Where do we go from here? It is important to appreciate the many known unknowns in chronic cardiovascular conditions. For example, AF due to its heterogeneity can present in any individual at any time. Clearly, there are certain markers that point towards an increased risk of incident AF (which may be asymptomatic) such as structural heart disease, presence of heart failure, hypertension, increasing age, diabetes, and evidence of coronary or peripheral artery disease which in turn lead to an increased risk of stroke given that the risk factors for incident AF are often the same risk factors that increase stroke risk.[15,16] As majority of these risk factors are common in patients with underlying CAD or PAD, or in patients developing heart failure, the possibility of screening for silent AF in such patients, especially if they have presented with a stroke, should be considered.[17]

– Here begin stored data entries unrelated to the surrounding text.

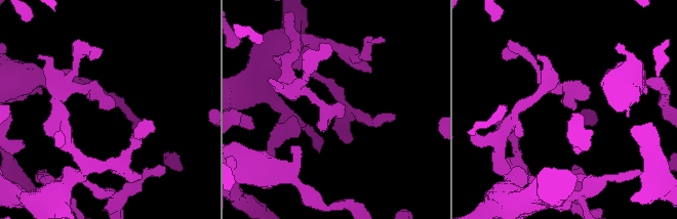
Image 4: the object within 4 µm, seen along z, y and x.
look(em, xy, step 4, letters, image 4, (345, 107))

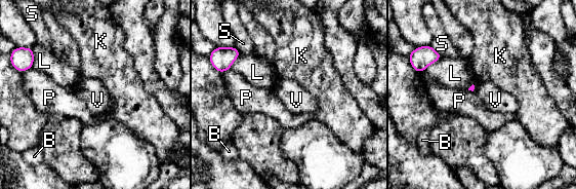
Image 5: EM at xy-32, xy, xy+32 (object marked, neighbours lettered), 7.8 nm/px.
look(em, planes, letters, same)

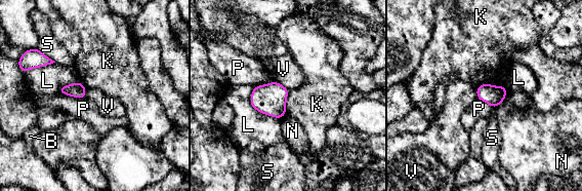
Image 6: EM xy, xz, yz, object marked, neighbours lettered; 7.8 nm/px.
leave()
120 nm wide; B, K, L, N, P, S and V are other cells; border along (503, 85), (481, 83), (476, 87) in image 6; no lettered segment goes on from it

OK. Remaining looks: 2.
look(em, yz, step 4, letters, image 1, (768, 269))
thick end

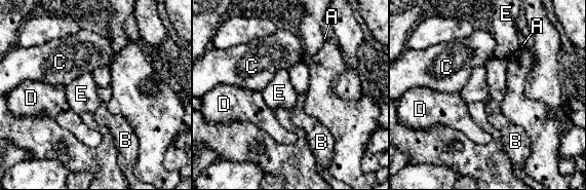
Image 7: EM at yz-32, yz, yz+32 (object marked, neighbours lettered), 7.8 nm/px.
look(em, planes, letters, same)

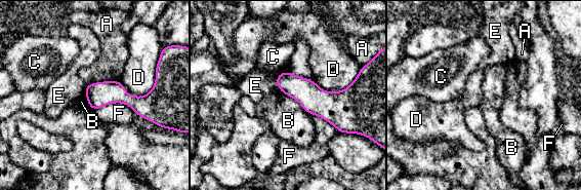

While there appears to be some role for NOACs in high-risk patients with CAD or PAD, adding an antiplatelet such as aspirin to an oral anticoagulant, irrespective of dose increases bleeding risk. Evidently, certain risk factors such as old age, poor renal function, high-risk patients (for example chronic liver disease, previous history of bleeding or those known to have a bleeding diathesis), and those taking concomitant medications (for example bisphosphonates) may all increase the risk of bleeding further, with an important interaction between modifiable and non-modifiable bleeding risk factors that leads to determination of bleeding events.[18] Of note, bleeding risk is dynamic, and often the change in bleeding risk profile is more strongly associated with bleeding events than a 'one off' bleeding risk assessment at baseline, emphasizing the necessity to re-assess bleeding risk at every patient contact.[19]

If NOACs are useful for patients at 'high risk' of thrombotic events, such patients are also at high risk for bleeding outcomes. Careful risk stratification, and frequent reassessment would be prudent, as well as clear delineation of patients suited for treatment. Perhaps another perspective is to ask whether aspirin is a drug whose time has gone, given that in the setting of CAD or PAD, better alternatives are evident as secondary prevention. Even in AF patients undergoing PCIs, recent trials have suggested that omission of aspirin in a dual therapy strategy may be a safer option compared with a triple therapy approach.[20] Ultimately, the use of anticoagulants such as NOACs requires a balance between the reduction in thromboembolism and the potential for harm by serious bleeding (Figure 1).

Figure 1.

The role of NOACs in a prothrombotic state compared to aspirin.